Let’s practice a little!

Q: What data type is this? Guess and then reveal to check your answer.

3

Answer:

int!

Q: What data type is this? Guess and then reveal to check your answer.

"3"

Answer:

str (string)!

Q: What data type is this? Guess and then reveal to check your answer.

"65"

Answer:

str (string)!

Q: What data type is this? Guess and then reveal to check your answer.

65

Answer:

int!

Q: What data type is this? Guess and then reveal to check your answer.

"True"

Answer:

str (string)!

Q: What data type is this? Guess and then reveal to check your answer.

True

Answer:

boolean!

Types are super important, because as we will see next, value types constrain what kinds of operations are valid.

Value types constrain operators#

As we saw, most commonly, expressions are built from a combination of values and some operators that do something with the values. The values in the expression constrain what kinds of operations are valid.

Let’s look at an example. Can you predict what the output of this expression will be? Guess then reveal the output.

1 + 2
3

What about this? Can you predict what the output of this expression will be? Guess then reveal the output and the explanation.

"1" + "2"
'12'

Explanation:

The + here is not addition, but concatenation because the data values here are both strings.

And this? Can you predict what the output of this expression will be? Guess then reveal the output and the explanation.

"1" + 2

Explanation:

You should see an error message! Python doesn’t know what to do here, because one of the values is a str (which means the + is concatenation) and the other is an int (which means the + is addition)! More on this in the next section.

Aside: your first bug!#

The TypeError#

Congratulations, you have just encountered your first bug!

When we try to write an expression that creates an invalid combination of operators and values, we get a TypeError error message.

Let’s unpack this error message a bit

typeError

Here, Python is telling us:

  1. That there’s something wrong with data types here

  2. It’s something to do with trying to concatenate a string with something else, and failing because it’s an int instead of a string

  3. It’s somewhere around the "1" + 2 expression

These three parts are generally what you look for in an error message to help you figure out what to do to fix what’s going on:

  1. What type of thing went wrong (this helps narrow the range of potential problems/fixes)
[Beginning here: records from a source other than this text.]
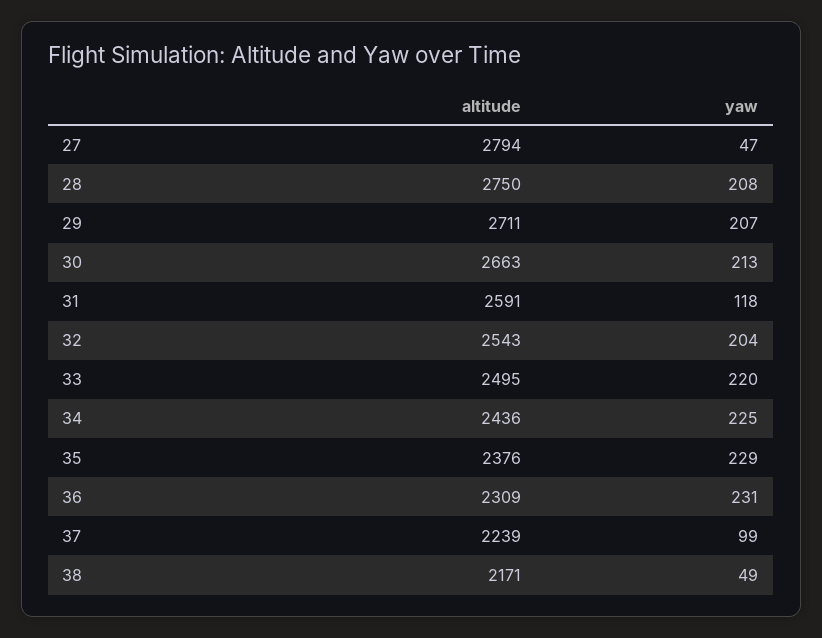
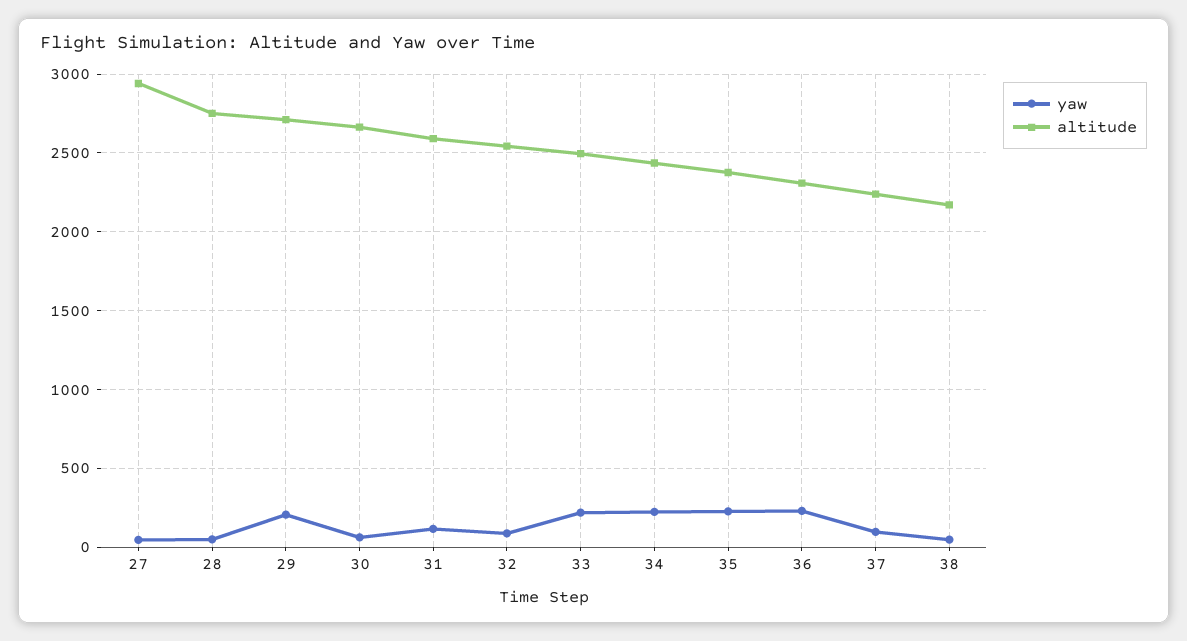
altitude, 27: 2794 -> 2950
yaw, 28: 208 -> 50
yaw, 30: 213 -> 50
yaw, 32: 204 -> 100

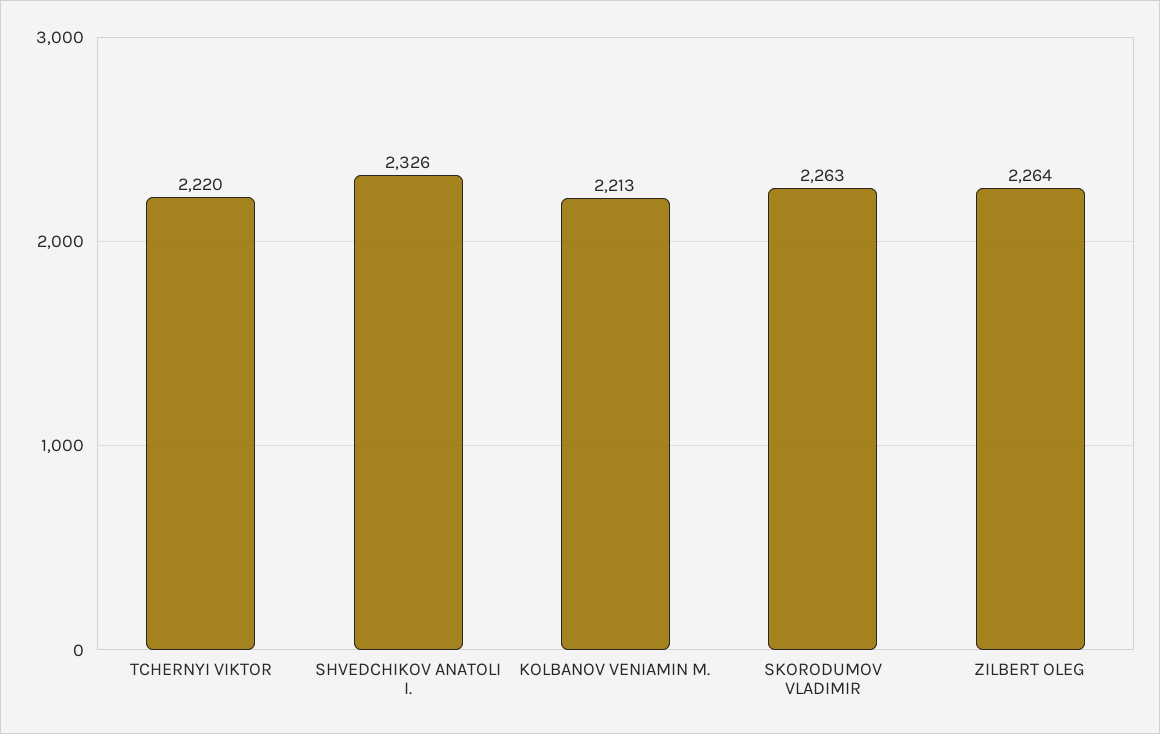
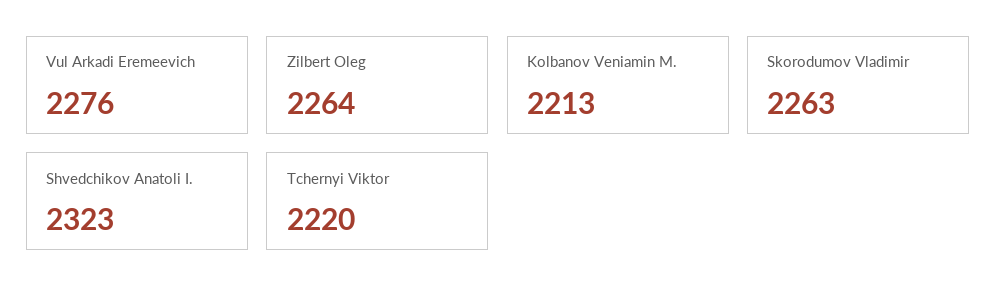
SHVEDCHIKOV ANATOLI I.: 2326 -> 2323
Vul Arkadi Eremeevich: none -> 2276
  2. A bit more about what went wrong (often helpful, but sometimes not, depending on how much you know and how helpful the programmers who wrote the error messages are!)
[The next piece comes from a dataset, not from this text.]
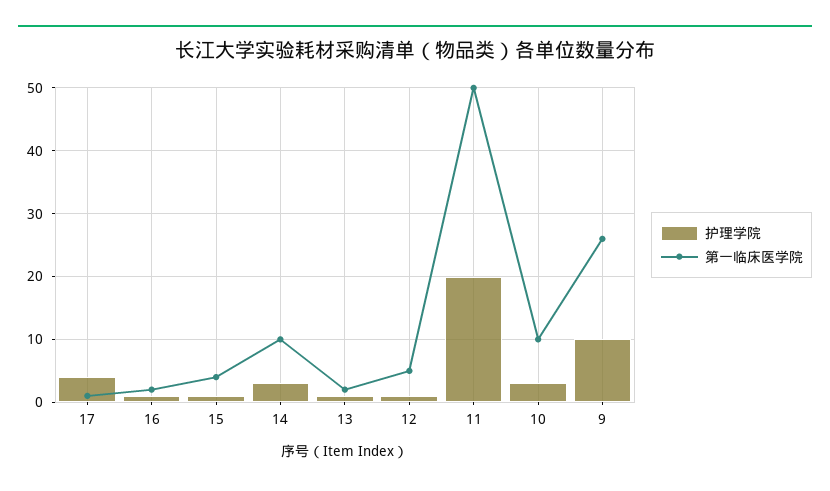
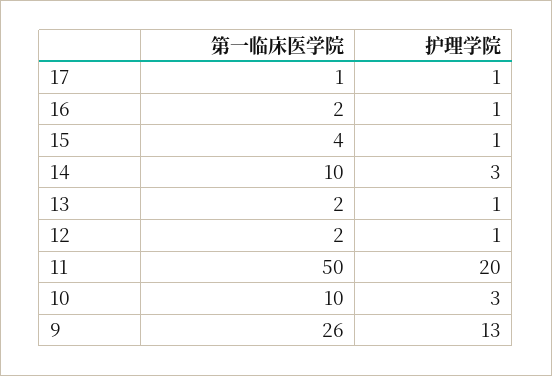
护理学院, 17: 4 -> 1
第一临床医学院, 12: 5 -> 2
护理学院, 9: 10 -> 13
  3. Where the problem was detected (which may not be where the problem actually is!)

typeError

The bottom bit (type of error (1) and description (2)) is helpful for Googling for fixes. The traceback (3) helps you find the part in your code that might be causing an error.

The (silent) type error#

These error messages can be annoying! But they’re helpful: this is Python helping us catch bugs before the code runs!

Unfortunately, we can make mistakes with the values in a way that fails silently, without these error messages.
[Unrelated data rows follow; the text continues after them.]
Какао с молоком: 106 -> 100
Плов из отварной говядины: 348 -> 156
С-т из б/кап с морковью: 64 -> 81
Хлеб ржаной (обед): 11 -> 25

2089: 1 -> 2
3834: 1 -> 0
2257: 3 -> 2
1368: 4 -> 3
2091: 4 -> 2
For example, if you want to add 1 and 2, and write:

"1" + "2"
'12'

This is valid code! And it runs and produces output! But it’s not what you want.

In this course, we’ll call this sort of error a semantic error: it’s a mismatch between what you want Python to do, and what you actually told Python to do (which is exactly what it did). This is different from the syntax error in the previous example (which prevents the code from executing/finishing, and yields an error code). We’ll discuss debugging in more detail in the next module, but for now, just be aware that bugs can be silent like this. The key idea, which we will expand on later, is to always be mindful of the (potential) difference between 1) what you want to happen, and 2) what Python actually does, which is what produces the output you can see/inspect.